- EXERCISE -
Only lines with the string "İletişim" should be returned from the data below.
____
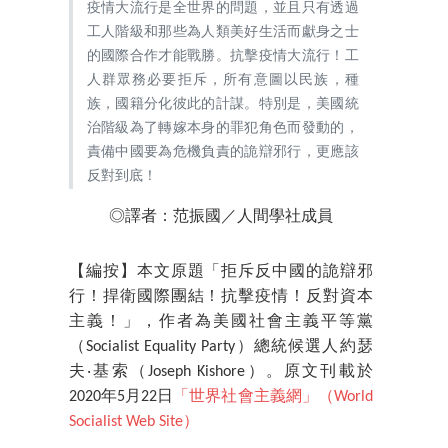
疫情大流行是全世界的問題，並且只有透過
工人階級和那些為人類美好生活而獻身之士
的國際合作才能戰勝。抗擊疫情大流行！工
人群眾務必要拒斥，所有意圖以民族，種
族，國籍分化彼此的計謀。特別是，美國統
治階級為了轉嫁本身的罪犯角色而發動的，
責備中國要為危機負責的詭辯邪行，更應該
反對到底！
◎
譯者：
范振國／
人間學社成員
【編按】本文原題「拒斥反中國的詭辯邪
行！捍衛國際團結！抗擊疫情！反對資本
主義！」，作者為美國社會主義平等黨
（Socialist Equality Party）總統候選人約瑟
夫‧基索（Joseph Kishore）。原文刊載於
2020年5月22日
「世界社會主義網」（World
Socialist Web Site）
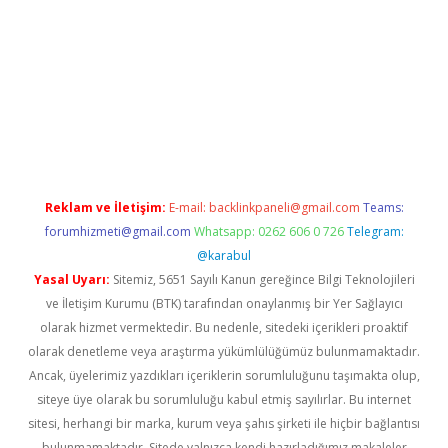
betexper güncel
ilbet yeni giriş adresi
betexper
Reklam ve İletişim:
E-mail:
backlinkpaneli@gmail.com
Teams:
forumhizmeti@gmail.com
Whatsapp: 0262 606 0 726
Telegram:
@karabul
Yasal Uyarı:
Sitemiz, 5651 Sayılı Kanun gereğince Bilgi Teknolojileri
ve İletişim Kurumu (BTK) tarafından onaylanmış bir Yer Sağlayıcı
olarak hizmet vermektedir. Bu nedenle, sitedeki içerikleri proaktif
olarak denetleme veya araştırma yükümlülüğümüz bulunmamaktadır.
Ancak, üyelerimiz yazdıkları içeriklerin sorumluluğunu taşımakta olup,
siteye üye olarak bu sorumluluğu kabul etmiş sayılırlar. Bu internet
sitesi, herhangi bir marka, kurum veya şahıs şirketi ile hiçbir bağlantısı
bulunmamaktadır. Sitede yalnızca kendi hazırladığımız makaleler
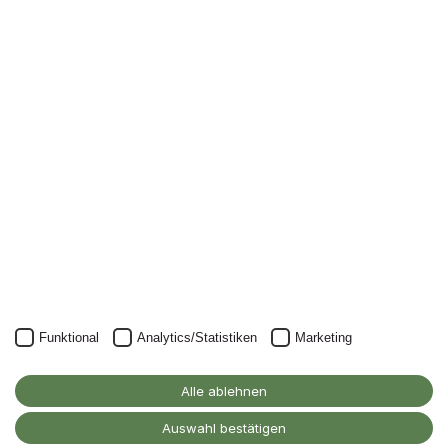
Newsletter
Nichts mehr verpassen: mit unserem Alanus-
Newsletter.
Unser Newsletter kann natürlich jederzeit wieder abbestellt
werden.
JETZT ANMELDEN
Funktional
Analytics/Statistiken
Marketing
Alanus Hochschule
Alle ablehnen
für Kunst und Gesellschaft
D-53347 Alfter
Auswahl bestätigen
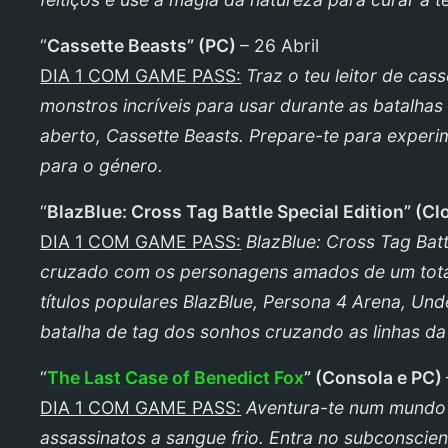
“
Cassette Beasts
”
(
PC
)
– 26 Abril
DIA 1 COM GAME PASS:
Traz o teu leitor de cas
monstros incríveis para usar durante as batalha
aberto, Cassette Beasts. Prepare-te para experi
para o género.
“
BlazBlue: Cross Tag Battle Special Edition
”
(
Cl
DIA 1 COM GAME PASS:
BlazBlue: Cross Tag Bat
cruzado com os personagens amados de um total 
títulos populares BlazBlue, Persona 4 Arena, Und
batalha de tag dos sonhos cruzando as linhas da 
“
The Last Case of Benedict Fox
”
(Consola e
PC
)
DIA 1 COM GAME PASS:
Aventura-te num mundo b
assassinatos a sangue frio. Entra no subconscie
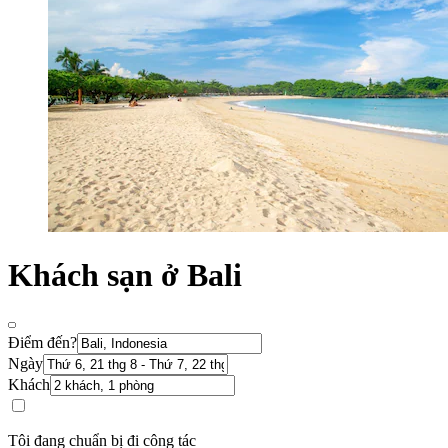
Khách sạn ở Bali
Điểm đến?
Ngày
Khách
Tôi đang chuẩn bị đi công tác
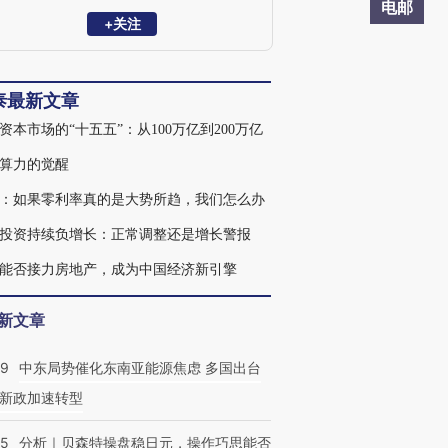
会常务理事。曾任中国银河证券研究所所
电邮
长、民生证券副总裁兼首席经济学家。
+关注
2012年发表《新供给主义宣言》，最早呼
吁供给侧改革，是新供给经济学、软价值
理论的提出者。
泰最新文章
资本市场的“十五五”：从100万亿到200万亿
算力的觉醒
：如果零利率真的是大势所趋，我们怎么办
投资持续负增长：正常调整还是增长警报
能否接力房地产，成为中国经济新引擎
新文章
59
中东局势催化东南亚能源焦虑 多国出台
新政加速转型
05
分析｜贝森特操盘稳日元，操作巧思能否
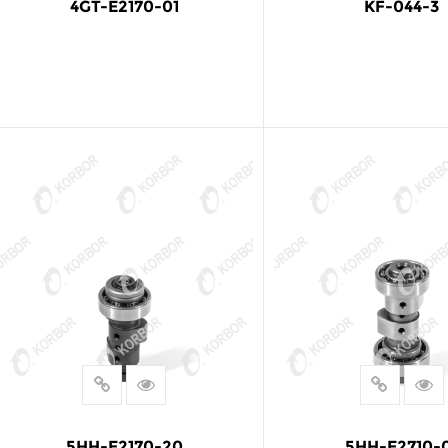
4GT-E2170-01
KF-044-3
阅读更多
阅读更多
5HH-E2170-20
5HH-E2710-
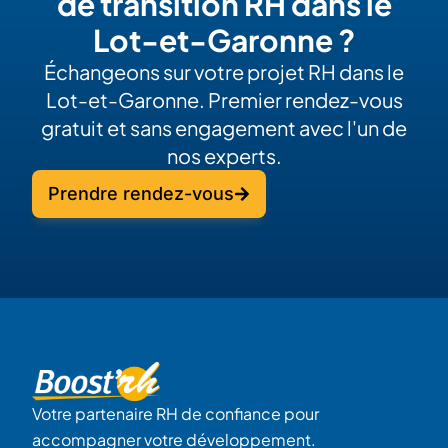
de transition RH dans le
Lot-et-Garonne ?
Échangeons sur votre projet RH dans le
Lot-et-Garonne. Premier rendez-vous
gratuit et sans engagement avec l'un de
nos experts.
Prendre rendez-vous
Votre partenaire RH de confiance pour
accompagner votre développement.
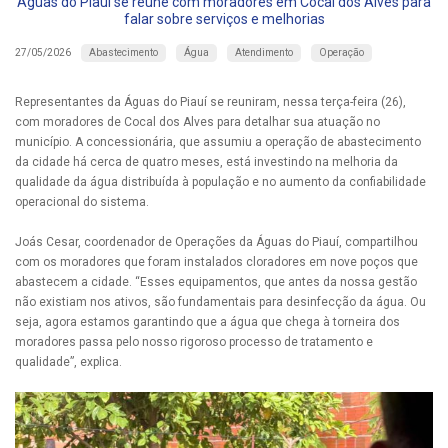
Águas do Piauí se reúne com moradores em Cocal dos Alves para
falar sobre serviços e melhorias
Abastecimento
Água
Atendimento
Operação
27/05/2026
Representantes da Águas do Piauí se reuniram, nessa terça-feira (26),
com moradores de Cocal dos Alves para detalhar sua atuação no
município. A concessionária, que assumiu a operação de abastecimento
da cidade há cerca de quatro meses, está investindo na melhoria da
qualidade da água distribuída à população e no aumento da confiabilidade
operacional do sistema.
Joás Cesar, coordenador de Operações da Águas do Piauí, compartilhou
com os moradores que foram instalados cloradores em nove poços que
abastecem a cidade. “Esses equipamentos, que antes da nossa gestão
não existiam nos ativos, são fundamentais para desinfecção da água. Ou
seja, agora estamos garantindo que a água que chega à torneira dos
moradores passa pelo nosso rigoroso processo de tratamento e
qualidade”, explica.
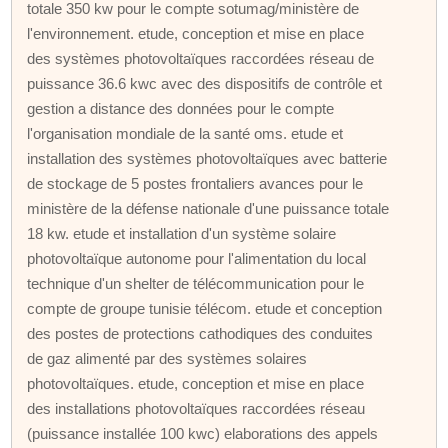
totale 350 kw pour le compte sotumag/ministère de
l'environnement. etude, conception et mise en place
des systèmes photovoltaïques raccordées réseau de
puissance 36.6 kwc avec des dispositifs de contrôle et
gestion a distance des données pour le compte
l'organisation mondiale de la santé oms. etude et
installation des systèmes photovoltaïques avec batterie
de stockage de 5 postes frontaliers avances pour le
ministère de la défense nationale d'une puissance totale
18 kw. etude et installation d'un système solaire
photovoltaïque autonome pour l'alimentation du local
technique d'un shelter de télécommunication pour le
compte de groupe tunisie télécom. etude et conception
des postes de protections cathodiques des conduites
de gaz alimenté par des systèmes solaires
photovoltaïques. etude, conception et mise en place
des installations photovoltaïques raccordées réseau
(puissance installée 100 kwc) elaborations des appels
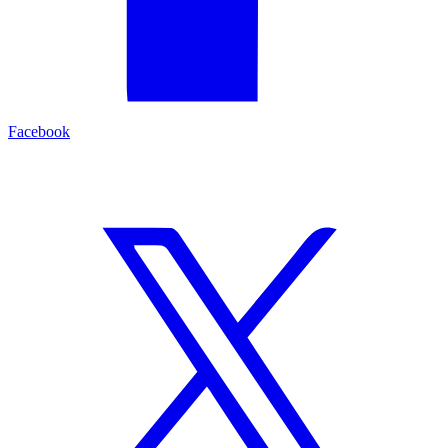
Facebook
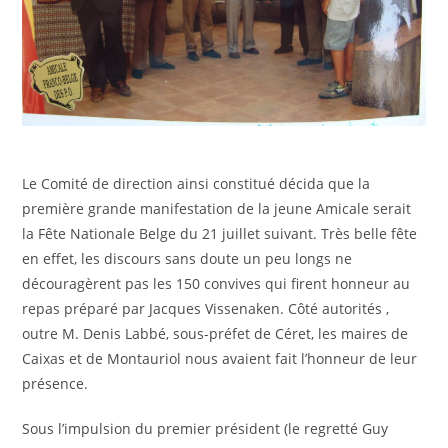
Le Comité de direction ainsi constitué décida que la
première grande manifestation de la jeune Amicale serait
la Fête Nationale Belge du 21 juillet suivant. Très belle fête
en effet, les discours sans doute un peu longs ne
découragèrent pas les 150 convives qui firent honneur au
repas préparé par Jacques Vissenaken. Côté autorités ,
outre M. Denis Labbé, sous-préfet de Céret, les maires de
Caixas et de Montauriol nous avaient fait l’honneur de leur
présence.
Sous l’impulsion du premier président (le regretté Guy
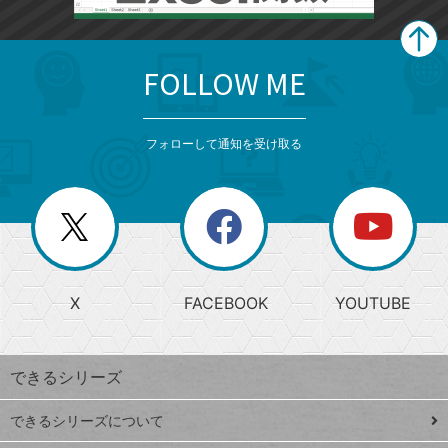
FOLLOW ME
search
format_list_bulleted
検
カ
検
カ
索
テ
メ
ゴ
索
テ
ニ
リ
フォローして通知を受け取る
ゴ
ュ
ー
ー
一
リ
を
覧
閉
を
ー
じ
閉
か
る
じ
る
search
ら
急
X
FACEBOOK
YOUTUBE
探
上
検
昇
索
す
ワ
できるシリーズ
ー
ド
できるシリーズについて
Google
ト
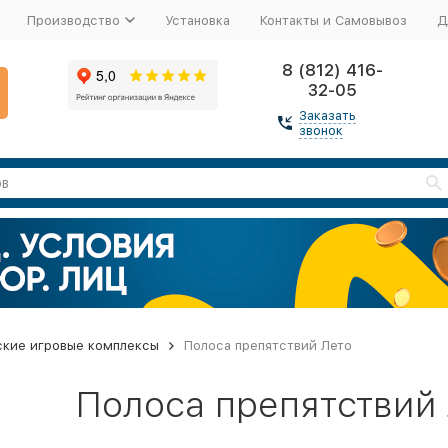
Производство
Установка
Контакты и Самовывоз
Д
8 (812) 416-
32-05
Заказать
звонок
ские игровые комплексы
Полоса препятствий Лето
Полоса препятствий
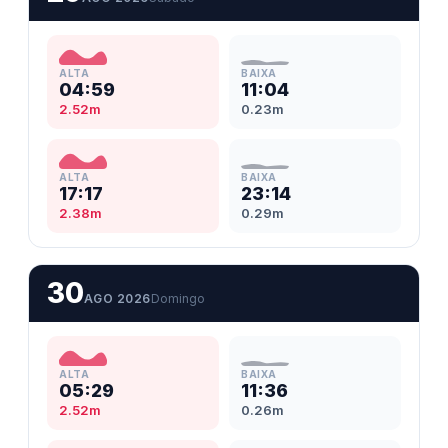
ALTA
BAIXA
04:59
11:04
2.52m
0.23m
ALTA
BAIXA
17:17
23:14
2.38m
0.29m
30
AGO 2026
Domingo
ALTA
BAIXA
05:29
11:36
2.52m
0.26m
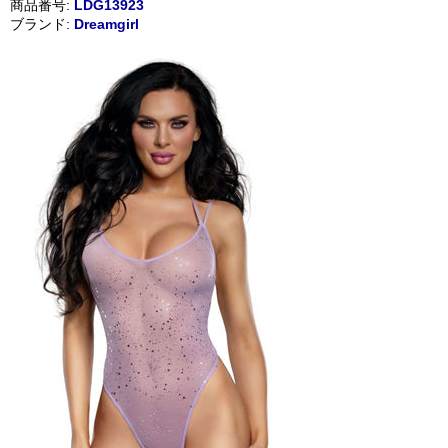
商品番号:
LDG13923
ブランド:
Dreamgirl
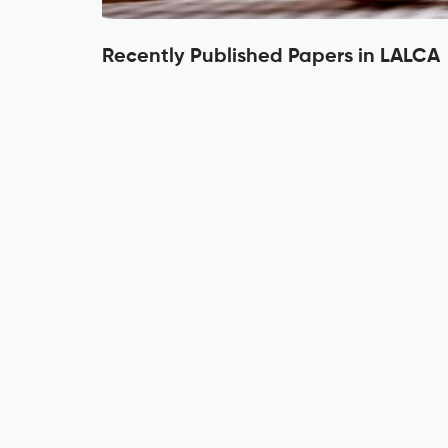
Recently Published Papers in LALCA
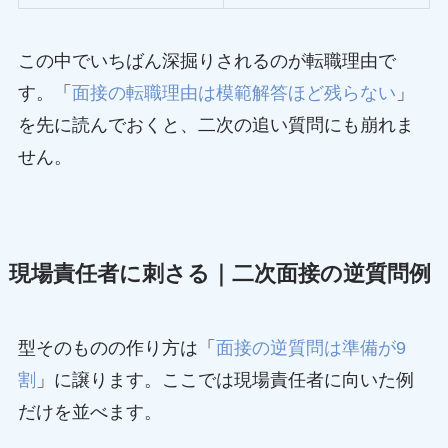
この中でいちばん深掘りされるのが転職理由で
す。「
面接の転職理由は模範解答ほど残らない
」
を先に読んでおくと、二次の追い質問にも崩れま
せん。
現場責任者に刺さる｜二次面接の逆質問例
型そのものの作り方は「
面接の逆質問は準備が9
割
」に譲ります。ここでは現場責任者に向いた例
だけを並べます。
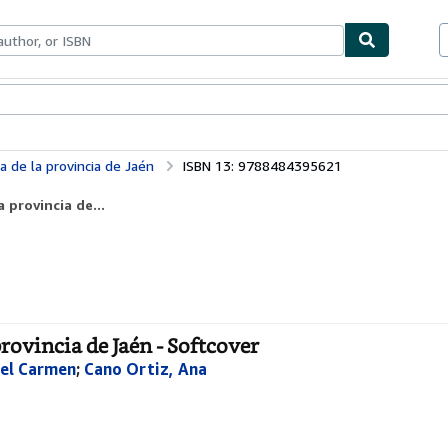
bles
Textbooks
Sellers
Start Selling
 de la provincia de Jaén
ISBN 13: 9788484395621
 provincia de...
rovincia de Jaén - Softcover
el Carmen
;
Cano Ortiz, Ana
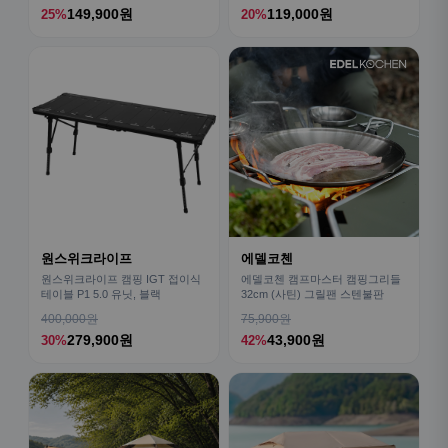
149,900원
119,000원
25%
20%
원스위크라이프
에델코첸
원스위크라이프 캠핑 IGT 접이식
에델코첸 캠프마스터 캠핑그리들
테이블 P1 5.0 유닛, 블랙
32cm (사틴) 그릴팬 스텐불판
400,000원
75,900원
279,900원
43,900원
30%
42%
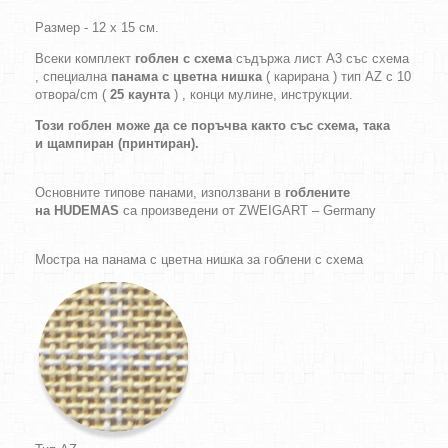
Размер - 12 х 15 см.
Всеки комплект
гоблен с схема
съдържа лист А3 със схема
, специална
панама с цветна нишка
( карирана ) тип AZ с 10
отвора/cm (
25 каунта
) , конци мулине, инструкции.
Този гоблен може да се поръчва както
със схема,
така
и
щампиран (принтиран).
Основните типове панами, използвани в
гоблените
на HUDEMAS
са произведени от ZWEIGART – Germany
Мостра на панама с цветна нишка за гоблени с схема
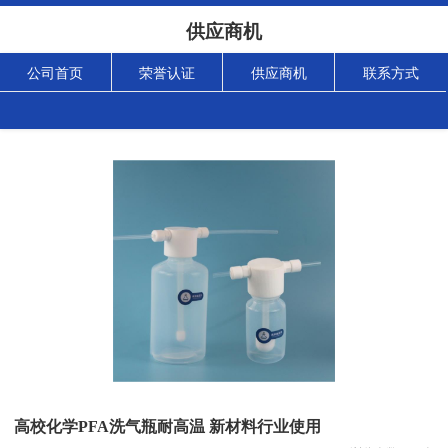
供应商机
公司首页
荣誉认证
供应商机
联系方式
高校化学PFA洗气瓶耐高温 新材料行业使用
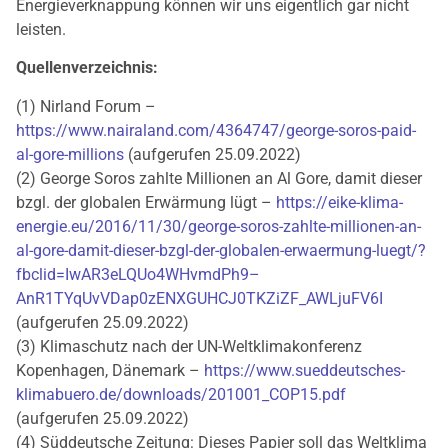
Energieverknappung können wir uns eigentlich gar nicht
leisten.
Quellenverzeichnis:
(1) Nirland Forum –
https://www.nairaland.com/4364747/george-soros-paid-
al-gore-millions
(aufgerufen 25.09.2022)
(2) George Soros zahlte Millionen an Al Gore, damit dieser
bzgl. der globalen Erwärmung lügt –
https://eike-klima-
energie.eu/2016/11/30/george-soros-zahlte-millionen-an-
al-gore-damit-dieser-bzgl-der-globalen-erwaermung-luegt/?
fbclid=IwAR3eLQUo4WHvmdPh9–
AnR1TYqUvVDap0zENXGUHCJ0TKZiZF_AWLjuFV6I
(aufgerufen 25.09.2022)
(3) Klimaschutz nach der UN-Weltklimakonferenz
Kopenhagen, Dänemark –
https://www.sueddeutsches-
klimabuero.de/downloads/201001_COP15.pdf
(aufgerufen 25.09.2022)
(4) Süddeutsche Zeitung: Dieses Papier soll das Weltklima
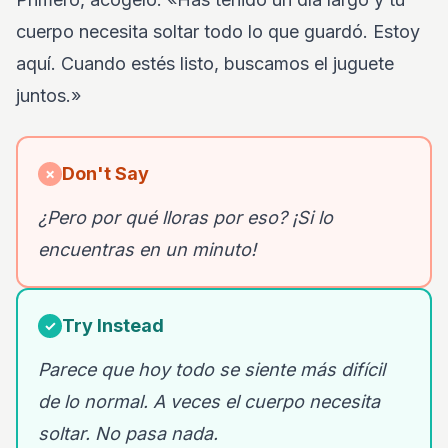
cuerpo necesita soltar todo lo que guardó. Estoy
aquí. Cuando estés listo, buscamos el juguete
juntos.»
Don't Say
✗
¿Pero por qué lloras por eso? ¡Si lo
encuentras en un minuto!
Try Instead
✓
Parece que hoy todo se siente más difícil
de lo normal. A veces el cuerpo necesita
soltar. No pasa nada.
____
- TASK RESPONSE -
Reklam ve İletişim:
ve İletişim Kurumu (BTK) tarafından onaylanmış bir Yer Sağlayıcı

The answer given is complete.